• WHAT YOU ARE ASKED TO DO
Each line that contains the word "recibe" is to be copied from the records below.

• ENTRIES SUPPLIED
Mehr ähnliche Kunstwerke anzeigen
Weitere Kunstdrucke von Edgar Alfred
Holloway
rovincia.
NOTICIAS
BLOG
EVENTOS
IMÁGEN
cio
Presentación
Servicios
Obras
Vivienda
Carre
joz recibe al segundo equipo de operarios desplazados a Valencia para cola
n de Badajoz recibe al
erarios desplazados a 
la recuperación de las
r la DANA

...

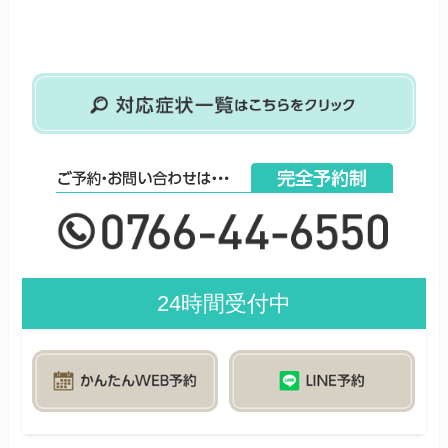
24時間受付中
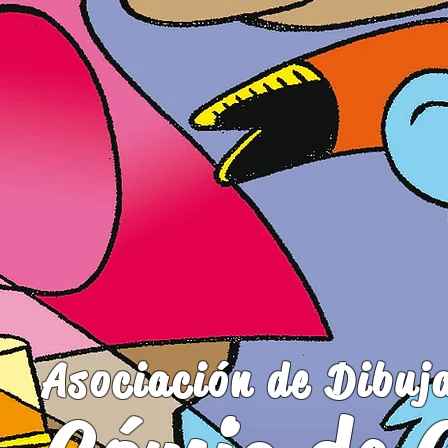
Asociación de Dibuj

• RESULT FOR THIS TASK
joz recibe al segundo equipo de operarios desplazados a Valencia para cola
n de Badajoz recibe al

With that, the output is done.